Name of the register
RKKS's online service user register.
Purpose of processing personal data
The purpose of processing personal data is to contact customers, maintain customer relations and marketing. In addition, the information collected may be used to develop the online service. The data will not be used for automated decision-making or profiling.
Data content of the register
The data to be recorded in the register are: Name of the person, name of the company, contact information (phone number, e-mail address, address), website addresses, information about ordered services and changes thereto, billing information, other information related to the customer relationship and ordered services.
The data will be kept for the time being.
Regular sources of information
The information stored in the register is obtained from the customer via email, telephone, social media services, contracts, customer meetings and other situations where the customer discloses their information.
Information on contact persons of businesses and other organisations may also be collected from public sources such as websites, directory services and other businesses.

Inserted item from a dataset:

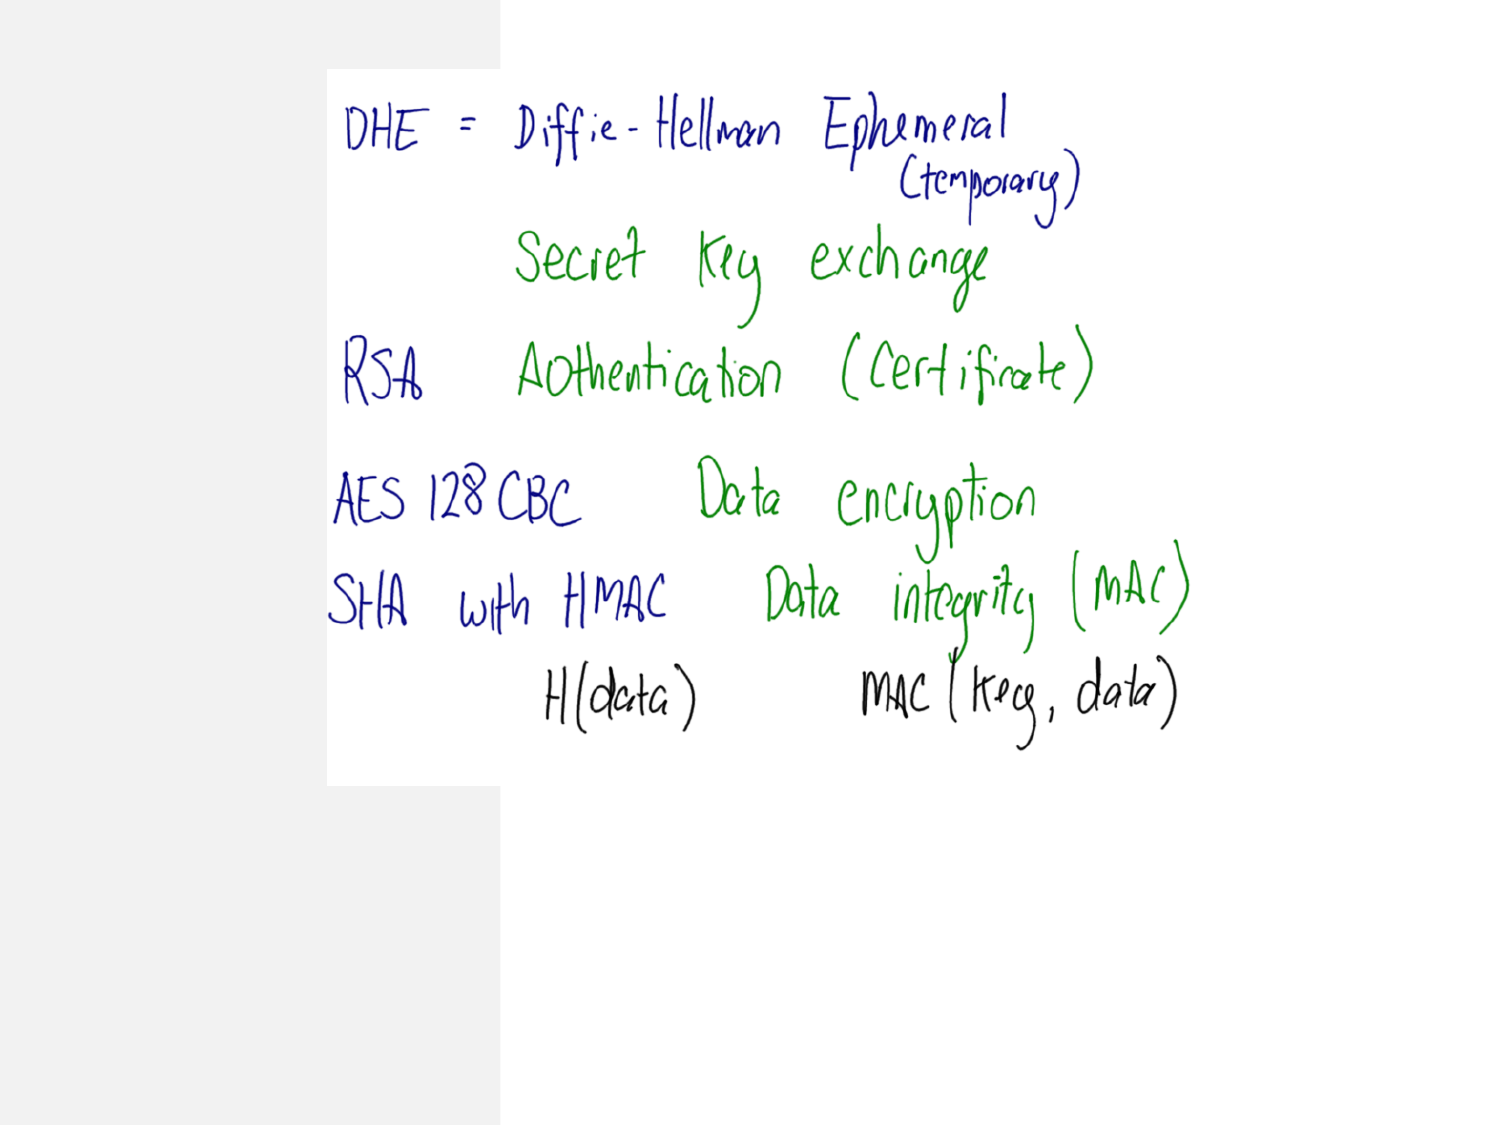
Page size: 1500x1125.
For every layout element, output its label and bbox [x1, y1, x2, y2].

Transfer of data outside the EU or EEA
Data is not regularly disclosed to other parties. Data may be published to the extent agreed with the customer. Data may also be transferred outside the EU or EEA by the controller.

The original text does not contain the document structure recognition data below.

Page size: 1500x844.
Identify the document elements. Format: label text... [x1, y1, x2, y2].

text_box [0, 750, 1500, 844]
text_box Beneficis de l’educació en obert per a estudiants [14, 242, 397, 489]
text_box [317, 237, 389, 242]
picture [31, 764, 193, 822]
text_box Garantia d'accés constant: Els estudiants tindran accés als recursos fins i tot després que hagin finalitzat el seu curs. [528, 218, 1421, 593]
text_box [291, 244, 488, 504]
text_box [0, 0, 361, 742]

Principles for the protection of the register
The controller shall ensure that stored data, server access rights and other information critical to the security of personal data are treated confidentially and only by employees whose job description includes this.
Risks
Risks related to personal data include data leaks. Personal data stored in the register is protected against unauthorised access, accidental or unlawful destruction, alteration, disclosure, transmission or other unlawful forms of processing.

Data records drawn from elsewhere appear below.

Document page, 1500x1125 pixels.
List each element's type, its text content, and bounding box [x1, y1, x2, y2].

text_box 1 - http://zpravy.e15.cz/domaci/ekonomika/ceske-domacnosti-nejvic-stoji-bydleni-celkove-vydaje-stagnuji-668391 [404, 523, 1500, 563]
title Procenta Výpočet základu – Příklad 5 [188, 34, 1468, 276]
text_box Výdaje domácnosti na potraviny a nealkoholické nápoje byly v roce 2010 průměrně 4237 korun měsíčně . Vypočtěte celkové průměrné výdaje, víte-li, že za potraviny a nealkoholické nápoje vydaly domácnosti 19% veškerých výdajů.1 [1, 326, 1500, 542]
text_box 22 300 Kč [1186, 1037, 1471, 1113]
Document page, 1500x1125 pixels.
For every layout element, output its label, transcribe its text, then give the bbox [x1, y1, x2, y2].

Right of access and rights relating to the processing of personal data
Every person in the register has the right to inspect the data recorded in the register and to request that any inaccurate or incomplete data be corrected or completed.
If a person wishes to check the data stored about him or her, request rectification or request the erasure of personal data concerning him or her, the request must be sent in writing to the controller. The controller may, if necessary, ask the applicant to prove his or her identity. The controller will reply to the customer within the time limits set by the EU General Data Protection Regulation (as a general rule, within one month).
Cookies and visitor tracking
Website visitor data and statistics are stored via Google Analytics web analytics service on Google servers, which may also be located outside the EEA (in Privacy Shield countries).
What are cookies?
Cookies are small text files that are stored on a user's device when they visit a website. On each visit, these cookies are sent back to the website that identifies the cookie. Cookies can be used, for example, to identify the user's device, to store the choices made by the user on the website and to store login information. Cookies can also be used for visitor tracking, for example to improve the user experience and target advertising.
Cookies used on the website
This website uses Google Analytics, a web analytics service that uses cookies to track visitors. Google Analytics cookies can be used to collect information such as
- from
- location
- pages visited (on this site)
- from the open links
- about visiting hours
- the source of arrival.
This website may contain embedded content from other sources. Downloading or accessing embedded content is comparable to visiting a third party website.
Targeting the collected data to a person
None of the data collected can be attributed to individuals, as the IP addresses and other identifying information of individuals have been removed from the reports. Google Analytics reports provide indicative figures on the number of visitors, information about their devices and their behaviour on this website.